Il lui fallait chasser ces réflexions absurdes, Martin avait vécu. Personne ne pouvait survivre à de tels traitements. Il devait reposer là où on l’avait exécuté, sans sépulture chrétienne, à la merci des bêtes sauvages.

Il aurait dû retourner sur ses pas ! Cette pensée l’obsédait. Tous ces remords se bousculaient dans sa tête, l’empêchaient de dormir. Il chassait une idée noire, une autre lancinante lui succédait, c’était à devenir fou.

Il se rappelait également ces histoires, que racontait son grand-père, vétéran des guerres d’empire qui avait vécu le cauchemar russe et la longue retraite à travers les steppes glacées de ce pays immense. Il lui avait décrit ces grognards qui tombaient dans la neige et ne se relevaient plus. Qu’à s’endormir dans le froid on risquait la mort ! Et les camarades à moitié dévorés par les loups.

Ses frères et lui en avaient ri à l’époque, ils pensaient que le vieux radotait ou pire, qu’il se vantait.

Alors sans regret il renonça à ce sommeil qu’il sentait improbable et à cette cabane trop austère pour être accueillante. Il se leva, remonta son col et quitta ces lieux.

Marcher, sans s’arrêter, jusqu’à arriver à domicile, quitte à mourir d’épuisement, il n’avait pas d’autres choix

. Il poussa la porte. Le levant avait viré en tramontane, c’était une bonne nouvelle, avec ce vent glacial, la perturbation filerait vers le sud. La mauvaise blague, c’était qu’avec toute cette neige il ne savait où se diriger. Partout était la même blancheur immaculée. Une petite voix dans sa tête lui disait :

« Quand on ignore quelle voie prendre, on se tourne vers le ciel ! »

C’était un des rares souvenirs de catéchisme. Ensuite, son père, jacobin buté, se fâcha avec le prêtre en envoyant balader la moitié de sa famille.

Son regard machinalement obéit à cette injonction, le Levant avait déblayé tous les nuages, la voute céleste scintillait de mille feux, c’était magnifique.

Il lui fallait d’abord trouver l’étoile Polaire.
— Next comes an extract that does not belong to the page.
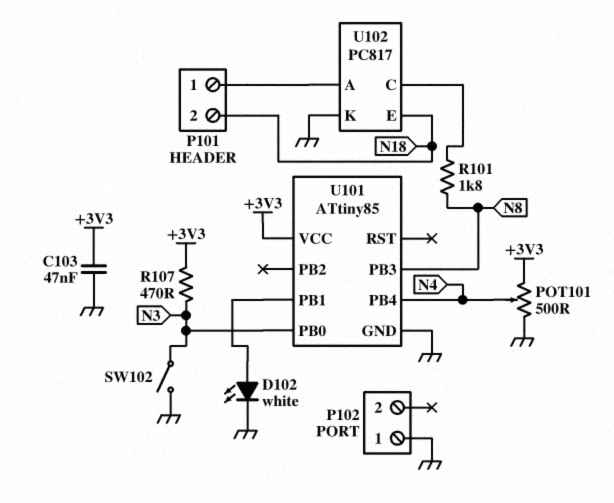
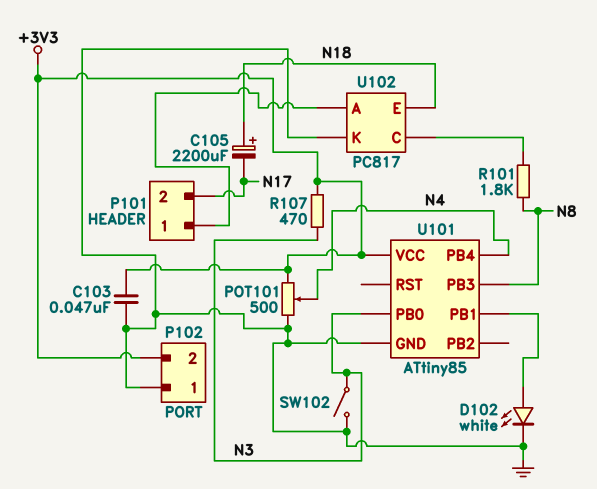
C105: none -> 2200uF (plus N18, minus N17)
P101 pin 2: N18 -> N17
P102 pin 2: none -> +3V3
Elle indiquait toujours le nord. Il se rappela la grande et petite ourse avec le serpent entre eux. Il l’avait enfin repérée, elle était une des plus brillantes du ciel, après l’astre du berger.

Il avança toute la nuit d’un bon pas sans faiblir. Il savait qu’au terme de cette longue route, ce chemin sinueux qui serpentait entre des bosquets de chênes verts et rouvres, de chênes kermès aux feuilles coriaces et des genévriers tortueux, il allait le voir.

Il arrivait au bord du plateau, un dernier bouquet de pins bouchait l’horizon, il le contourna. Son cœur battait la chamade, il avait les jambes molles la gorge sèche. Il était au bout de ses forces. Mais la récompense était là Sur son rocher, couronné par un imposant château, Saint-Martin l’attendait.

L’énorme boule rouge du soleil l’éclairait déjà, alors que les bois des Pallières en arrière-plan étaient encore plongés dans la pénombre. C’était la fin de ses déboires, il trouva facilement un reliquat d’énergie pour finir son périple, il allait retrouver sa mère, sa sœur et son logis.